**MATERIAL SUPPLIED:**
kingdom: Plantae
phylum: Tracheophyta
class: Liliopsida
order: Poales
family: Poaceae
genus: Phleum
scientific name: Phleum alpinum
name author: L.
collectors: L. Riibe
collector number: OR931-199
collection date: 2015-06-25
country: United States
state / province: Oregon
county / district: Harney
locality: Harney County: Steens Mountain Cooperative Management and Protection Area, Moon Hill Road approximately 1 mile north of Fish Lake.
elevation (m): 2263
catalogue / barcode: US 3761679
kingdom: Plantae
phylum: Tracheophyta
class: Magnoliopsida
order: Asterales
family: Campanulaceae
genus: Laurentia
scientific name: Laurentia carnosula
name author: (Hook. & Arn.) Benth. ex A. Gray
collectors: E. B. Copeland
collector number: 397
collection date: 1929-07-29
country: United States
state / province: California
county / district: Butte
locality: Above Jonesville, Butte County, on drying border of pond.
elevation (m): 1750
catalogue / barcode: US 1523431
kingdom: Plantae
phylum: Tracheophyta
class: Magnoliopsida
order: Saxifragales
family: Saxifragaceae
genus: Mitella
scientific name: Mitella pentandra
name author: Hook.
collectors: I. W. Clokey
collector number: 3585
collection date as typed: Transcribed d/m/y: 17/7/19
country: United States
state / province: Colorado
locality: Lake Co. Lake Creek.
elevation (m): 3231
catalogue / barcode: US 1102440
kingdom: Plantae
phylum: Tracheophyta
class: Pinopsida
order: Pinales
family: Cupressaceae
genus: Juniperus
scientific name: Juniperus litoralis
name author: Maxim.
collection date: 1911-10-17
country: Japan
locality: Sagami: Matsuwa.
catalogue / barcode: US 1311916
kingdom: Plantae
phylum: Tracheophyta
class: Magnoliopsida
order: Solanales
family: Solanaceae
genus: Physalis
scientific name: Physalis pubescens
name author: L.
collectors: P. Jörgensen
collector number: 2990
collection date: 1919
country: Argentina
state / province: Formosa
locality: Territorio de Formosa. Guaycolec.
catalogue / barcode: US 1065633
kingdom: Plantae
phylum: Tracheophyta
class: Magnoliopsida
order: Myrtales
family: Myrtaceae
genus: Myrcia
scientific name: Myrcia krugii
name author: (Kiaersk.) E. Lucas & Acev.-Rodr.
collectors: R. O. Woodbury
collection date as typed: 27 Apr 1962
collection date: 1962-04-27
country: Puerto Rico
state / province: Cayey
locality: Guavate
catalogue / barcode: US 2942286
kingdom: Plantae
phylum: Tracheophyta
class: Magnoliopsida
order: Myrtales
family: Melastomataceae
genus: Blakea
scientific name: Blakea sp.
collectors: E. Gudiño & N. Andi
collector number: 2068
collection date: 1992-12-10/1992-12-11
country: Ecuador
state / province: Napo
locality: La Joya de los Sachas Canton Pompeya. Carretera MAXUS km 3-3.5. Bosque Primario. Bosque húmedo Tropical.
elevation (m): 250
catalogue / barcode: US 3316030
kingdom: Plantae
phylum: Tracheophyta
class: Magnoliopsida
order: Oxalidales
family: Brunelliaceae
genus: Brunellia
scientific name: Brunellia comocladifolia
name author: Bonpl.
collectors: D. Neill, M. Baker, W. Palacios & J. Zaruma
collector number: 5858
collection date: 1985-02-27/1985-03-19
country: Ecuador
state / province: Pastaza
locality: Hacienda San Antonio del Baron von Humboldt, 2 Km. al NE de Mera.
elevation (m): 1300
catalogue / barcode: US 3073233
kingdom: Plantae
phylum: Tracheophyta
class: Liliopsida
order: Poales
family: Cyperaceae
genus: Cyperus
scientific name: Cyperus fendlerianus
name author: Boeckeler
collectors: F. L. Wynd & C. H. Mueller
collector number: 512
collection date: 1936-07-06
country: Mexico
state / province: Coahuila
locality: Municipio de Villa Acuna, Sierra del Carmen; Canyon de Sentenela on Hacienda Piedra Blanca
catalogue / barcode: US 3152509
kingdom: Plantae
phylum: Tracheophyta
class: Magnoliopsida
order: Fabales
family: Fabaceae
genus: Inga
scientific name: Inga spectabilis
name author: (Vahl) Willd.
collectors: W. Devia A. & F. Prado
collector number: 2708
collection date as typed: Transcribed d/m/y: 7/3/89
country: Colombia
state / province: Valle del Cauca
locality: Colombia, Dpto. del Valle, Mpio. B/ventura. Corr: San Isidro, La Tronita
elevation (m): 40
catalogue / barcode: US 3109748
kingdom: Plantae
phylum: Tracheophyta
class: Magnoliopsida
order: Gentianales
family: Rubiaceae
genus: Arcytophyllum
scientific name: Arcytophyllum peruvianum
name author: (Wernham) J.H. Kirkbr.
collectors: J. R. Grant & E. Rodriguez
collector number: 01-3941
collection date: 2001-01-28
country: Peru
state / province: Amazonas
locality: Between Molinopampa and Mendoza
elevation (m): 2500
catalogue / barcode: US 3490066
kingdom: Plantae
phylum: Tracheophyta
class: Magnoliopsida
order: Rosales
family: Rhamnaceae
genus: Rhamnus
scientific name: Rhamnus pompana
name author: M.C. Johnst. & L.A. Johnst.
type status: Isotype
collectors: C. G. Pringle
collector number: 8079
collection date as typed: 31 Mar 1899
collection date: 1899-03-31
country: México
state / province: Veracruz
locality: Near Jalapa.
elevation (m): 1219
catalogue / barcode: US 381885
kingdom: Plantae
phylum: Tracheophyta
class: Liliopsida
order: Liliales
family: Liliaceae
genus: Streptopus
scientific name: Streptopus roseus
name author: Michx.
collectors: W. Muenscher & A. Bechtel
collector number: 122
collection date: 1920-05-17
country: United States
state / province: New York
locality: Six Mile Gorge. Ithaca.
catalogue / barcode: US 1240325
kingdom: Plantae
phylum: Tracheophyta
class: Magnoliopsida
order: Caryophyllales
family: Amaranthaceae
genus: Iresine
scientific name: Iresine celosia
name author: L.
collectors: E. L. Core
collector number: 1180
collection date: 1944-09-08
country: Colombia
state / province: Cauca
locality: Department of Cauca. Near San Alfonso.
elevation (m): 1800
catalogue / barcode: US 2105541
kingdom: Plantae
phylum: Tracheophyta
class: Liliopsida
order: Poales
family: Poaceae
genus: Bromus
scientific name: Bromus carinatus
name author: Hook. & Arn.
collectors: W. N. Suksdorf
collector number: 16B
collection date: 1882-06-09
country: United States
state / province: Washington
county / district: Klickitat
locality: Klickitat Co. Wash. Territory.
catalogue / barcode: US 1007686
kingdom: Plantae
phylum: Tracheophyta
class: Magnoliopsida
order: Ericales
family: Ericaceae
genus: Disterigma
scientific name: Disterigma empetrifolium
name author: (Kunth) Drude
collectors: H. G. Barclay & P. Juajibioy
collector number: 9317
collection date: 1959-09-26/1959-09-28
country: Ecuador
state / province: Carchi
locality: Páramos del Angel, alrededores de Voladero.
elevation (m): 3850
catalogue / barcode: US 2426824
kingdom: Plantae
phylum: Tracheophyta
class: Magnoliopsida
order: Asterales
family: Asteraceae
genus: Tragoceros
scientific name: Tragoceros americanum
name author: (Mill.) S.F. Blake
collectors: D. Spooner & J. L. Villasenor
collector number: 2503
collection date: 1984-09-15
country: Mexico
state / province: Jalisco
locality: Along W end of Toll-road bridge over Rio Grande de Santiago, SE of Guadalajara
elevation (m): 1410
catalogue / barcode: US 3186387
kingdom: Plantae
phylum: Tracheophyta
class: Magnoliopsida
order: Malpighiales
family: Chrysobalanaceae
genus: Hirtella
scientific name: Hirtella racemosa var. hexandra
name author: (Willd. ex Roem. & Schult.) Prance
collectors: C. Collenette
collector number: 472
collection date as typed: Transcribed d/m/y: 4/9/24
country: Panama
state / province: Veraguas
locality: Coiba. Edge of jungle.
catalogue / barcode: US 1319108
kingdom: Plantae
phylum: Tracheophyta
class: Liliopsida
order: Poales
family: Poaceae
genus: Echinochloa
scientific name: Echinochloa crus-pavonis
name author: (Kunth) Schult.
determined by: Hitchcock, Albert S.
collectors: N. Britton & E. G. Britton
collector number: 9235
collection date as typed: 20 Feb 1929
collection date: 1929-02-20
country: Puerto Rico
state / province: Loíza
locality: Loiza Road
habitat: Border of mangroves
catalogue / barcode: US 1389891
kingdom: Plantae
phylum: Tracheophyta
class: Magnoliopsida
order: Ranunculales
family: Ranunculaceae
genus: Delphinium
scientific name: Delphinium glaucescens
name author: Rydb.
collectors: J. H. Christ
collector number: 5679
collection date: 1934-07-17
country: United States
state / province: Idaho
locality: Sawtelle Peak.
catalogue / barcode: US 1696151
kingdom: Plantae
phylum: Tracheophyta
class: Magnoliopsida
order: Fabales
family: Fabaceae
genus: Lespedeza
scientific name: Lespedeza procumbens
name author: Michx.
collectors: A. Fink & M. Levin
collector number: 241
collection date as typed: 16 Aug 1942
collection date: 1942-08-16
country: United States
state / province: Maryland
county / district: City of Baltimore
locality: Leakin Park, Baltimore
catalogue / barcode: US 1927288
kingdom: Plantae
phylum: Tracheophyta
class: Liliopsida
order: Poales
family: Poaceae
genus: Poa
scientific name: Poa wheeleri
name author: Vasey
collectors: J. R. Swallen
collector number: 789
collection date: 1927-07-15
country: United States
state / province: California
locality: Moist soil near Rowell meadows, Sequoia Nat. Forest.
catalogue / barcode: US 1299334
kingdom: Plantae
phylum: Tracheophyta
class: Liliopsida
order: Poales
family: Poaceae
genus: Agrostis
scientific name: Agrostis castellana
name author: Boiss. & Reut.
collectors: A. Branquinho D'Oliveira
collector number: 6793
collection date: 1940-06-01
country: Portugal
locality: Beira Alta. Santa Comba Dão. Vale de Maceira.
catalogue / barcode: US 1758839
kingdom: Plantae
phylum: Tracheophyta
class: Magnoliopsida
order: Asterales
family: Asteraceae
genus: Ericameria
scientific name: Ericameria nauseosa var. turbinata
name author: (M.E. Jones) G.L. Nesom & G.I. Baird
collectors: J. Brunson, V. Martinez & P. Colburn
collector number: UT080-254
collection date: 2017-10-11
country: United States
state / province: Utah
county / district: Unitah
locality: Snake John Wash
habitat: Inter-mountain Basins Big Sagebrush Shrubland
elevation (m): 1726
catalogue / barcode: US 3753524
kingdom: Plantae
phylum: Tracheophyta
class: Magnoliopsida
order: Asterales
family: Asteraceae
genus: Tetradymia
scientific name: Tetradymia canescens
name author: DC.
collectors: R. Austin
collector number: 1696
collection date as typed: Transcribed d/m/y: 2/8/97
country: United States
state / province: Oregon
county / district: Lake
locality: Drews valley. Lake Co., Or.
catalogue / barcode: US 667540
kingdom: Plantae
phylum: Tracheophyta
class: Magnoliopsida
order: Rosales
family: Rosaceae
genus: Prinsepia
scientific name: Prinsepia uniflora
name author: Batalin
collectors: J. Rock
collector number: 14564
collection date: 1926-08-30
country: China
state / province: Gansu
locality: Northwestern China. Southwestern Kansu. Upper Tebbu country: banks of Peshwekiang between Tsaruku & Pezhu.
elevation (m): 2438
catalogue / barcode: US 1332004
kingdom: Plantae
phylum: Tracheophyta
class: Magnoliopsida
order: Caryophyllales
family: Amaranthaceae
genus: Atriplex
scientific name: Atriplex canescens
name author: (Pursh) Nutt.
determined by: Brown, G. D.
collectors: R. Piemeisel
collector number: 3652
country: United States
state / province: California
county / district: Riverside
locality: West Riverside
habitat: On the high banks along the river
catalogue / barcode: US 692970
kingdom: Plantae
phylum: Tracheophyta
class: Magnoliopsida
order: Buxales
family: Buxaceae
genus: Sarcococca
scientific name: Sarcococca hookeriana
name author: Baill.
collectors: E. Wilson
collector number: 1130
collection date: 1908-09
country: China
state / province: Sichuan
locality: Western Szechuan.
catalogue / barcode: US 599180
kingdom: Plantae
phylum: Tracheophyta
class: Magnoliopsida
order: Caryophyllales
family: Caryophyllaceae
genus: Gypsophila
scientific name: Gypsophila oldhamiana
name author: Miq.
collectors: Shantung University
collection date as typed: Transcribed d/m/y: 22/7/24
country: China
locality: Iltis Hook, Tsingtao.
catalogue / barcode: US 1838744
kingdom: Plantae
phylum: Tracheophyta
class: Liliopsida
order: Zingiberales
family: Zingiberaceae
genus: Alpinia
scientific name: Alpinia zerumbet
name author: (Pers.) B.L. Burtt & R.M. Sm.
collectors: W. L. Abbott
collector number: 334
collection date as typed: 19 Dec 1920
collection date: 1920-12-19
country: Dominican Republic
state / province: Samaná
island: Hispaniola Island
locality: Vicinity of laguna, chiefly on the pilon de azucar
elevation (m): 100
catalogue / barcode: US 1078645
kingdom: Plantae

**SET EXERCISE:**
Copy the lines between the one holding "name author: Baill." and the one holding "genus: Gypsophila", inclusive, reproducing them exactly.

**FINISHED EXERCISE:**
name author: Baill.
collectors: E. Wilson
collector number: 1130
collection date: 1908-09
country: China
state / province: Sichuan
locality: Western Szechuan.
catalogue / barcode: US 599180
kingdom: Plantae
phylum: Tracheophyta
class: Magnoliopsida
order: Caryophyllales
family: Caryophyllaceae
genus: Gypsophila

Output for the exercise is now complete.